The fourth step in this recipe is optional, as it is up to the cook to decide if the additional ingredient (lime) and the extra time is worth it.
Slaked lime (calcium hydroxide) is available at the pharmacy.
Recipe adapted and translated from Lekker vir later by Annette Human (2002)
Ingredients | Method |
- 1 kg peeled cactus pear fruits (10-12 fruit)
- Syrup
- 1 L water
- 750 ml (640 g) sugar
- 50 ml lemon juice
- piece of ginger root (5-10 ml grated)
- Equipment
- Sterilized jars and lids
| - Wash the cactus pear fruit under cold water to remove most of the thorns.
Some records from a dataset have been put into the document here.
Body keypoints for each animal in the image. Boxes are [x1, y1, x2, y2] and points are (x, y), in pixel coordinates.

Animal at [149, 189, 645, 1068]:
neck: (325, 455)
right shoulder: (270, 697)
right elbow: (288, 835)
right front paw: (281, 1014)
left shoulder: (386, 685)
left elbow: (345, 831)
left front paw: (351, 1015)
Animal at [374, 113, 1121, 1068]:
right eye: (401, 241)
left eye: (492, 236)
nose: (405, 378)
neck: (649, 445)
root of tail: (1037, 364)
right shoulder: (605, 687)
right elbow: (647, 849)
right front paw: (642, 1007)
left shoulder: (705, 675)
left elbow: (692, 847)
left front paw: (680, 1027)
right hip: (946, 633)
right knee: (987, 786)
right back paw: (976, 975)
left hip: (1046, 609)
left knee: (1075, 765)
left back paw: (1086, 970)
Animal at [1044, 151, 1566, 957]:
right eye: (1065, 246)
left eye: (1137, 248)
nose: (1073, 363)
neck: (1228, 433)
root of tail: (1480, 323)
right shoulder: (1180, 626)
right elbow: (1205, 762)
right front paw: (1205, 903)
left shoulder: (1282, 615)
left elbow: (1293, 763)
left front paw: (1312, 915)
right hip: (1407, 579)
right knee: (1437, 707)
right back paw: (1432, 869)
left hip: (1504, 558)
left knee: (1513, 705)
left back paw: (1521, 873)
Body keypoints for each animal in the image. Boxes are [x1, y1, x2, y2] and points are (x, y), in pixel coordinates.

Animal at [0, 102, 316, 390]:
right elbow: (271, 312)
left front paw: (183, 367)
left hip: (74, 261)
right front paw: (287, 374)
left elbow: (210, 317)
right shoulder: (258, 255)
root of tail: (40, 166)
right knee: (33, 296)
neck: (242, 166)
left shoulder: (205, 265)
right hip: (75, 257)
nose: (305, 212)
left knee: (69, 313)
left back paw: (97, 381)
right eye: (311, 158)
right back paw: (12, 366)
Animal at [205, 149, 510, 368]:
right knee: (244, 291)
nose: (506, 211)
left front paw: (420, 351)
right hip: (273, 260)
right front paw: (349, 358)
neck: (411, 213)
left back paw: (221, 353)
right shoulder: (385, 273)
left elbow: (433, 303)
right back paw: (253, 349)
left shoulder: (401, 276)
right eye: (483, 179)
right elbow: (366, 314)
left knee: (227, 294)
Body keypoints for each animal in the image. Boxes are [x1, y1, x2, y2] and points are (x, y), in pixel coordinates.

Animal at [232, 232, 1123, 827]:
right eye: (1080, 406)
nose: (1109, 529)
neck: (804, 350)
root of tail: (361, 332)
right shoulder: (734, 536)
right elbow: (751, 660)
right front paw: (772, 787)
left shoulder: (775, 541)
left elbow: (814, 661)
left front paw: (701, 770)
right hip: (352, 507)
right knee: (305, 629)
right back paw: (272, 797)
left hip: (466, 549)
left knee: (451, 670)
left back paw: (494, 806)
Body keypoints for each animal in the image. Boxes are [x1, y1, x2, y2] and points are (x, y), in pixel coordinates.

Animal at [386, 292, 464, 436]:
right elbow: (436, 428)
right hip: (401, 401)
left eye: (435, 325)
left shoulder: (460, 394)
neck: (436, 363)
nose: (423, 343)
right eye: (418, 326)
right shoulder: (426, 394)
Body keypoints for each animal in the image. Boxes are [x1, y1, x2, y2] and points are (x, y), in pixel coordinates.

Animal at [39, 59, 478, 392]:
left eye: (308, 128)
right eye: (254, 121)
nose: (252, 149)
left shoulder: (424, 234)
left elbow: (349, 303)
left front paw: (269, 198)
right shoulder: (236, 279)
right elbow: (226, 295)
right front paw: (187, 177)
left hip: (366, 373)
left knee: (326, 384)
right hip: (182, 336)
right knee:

- Blanch the cactus pear fruit in boiling water for 60 seconds, remove and place in cold water to stop the cooking process.
- Peel the outer skin from the cactus pear fruits and prick using a fork.
- Optional step: Prepare a solution of 12.5 ml slaked lime (calcium hydroxide) in 2.5 litres of water. Soak the cactus pear fruit in the solution overnight, ensuring the fruit are submerged. Rinse with running fresh water and soak the fruit in fresh water to ensure that all the calcium hydroxide is removed.
- Drain and boil the fruit for 10 minutes or until the fruit is soft.
- Combine the ingredients for the syrup and heat slowly, while stirring to dissolve the sugar before the water boils.
- Place the cactus pear fruit into the boiling syrup. Reduce the heat to low and simmer uncovered for about two hours or until the fruit is translucent and the syrup thickened.
- Transfer and arrange the fruit from the syrup directly into dry, sterilised jars.
- Submerge the fruit by filling the jars using the boiling syrup, ensuring that all air bubbles are removed.
- Seal the jars.
- Cool the jars down, make sure the jars are sealed and store in a dark, cool place. Use within three months.
- Once the fruit has been used, use the syrup to flavour other culinary treats or seal and store in the refrigerator.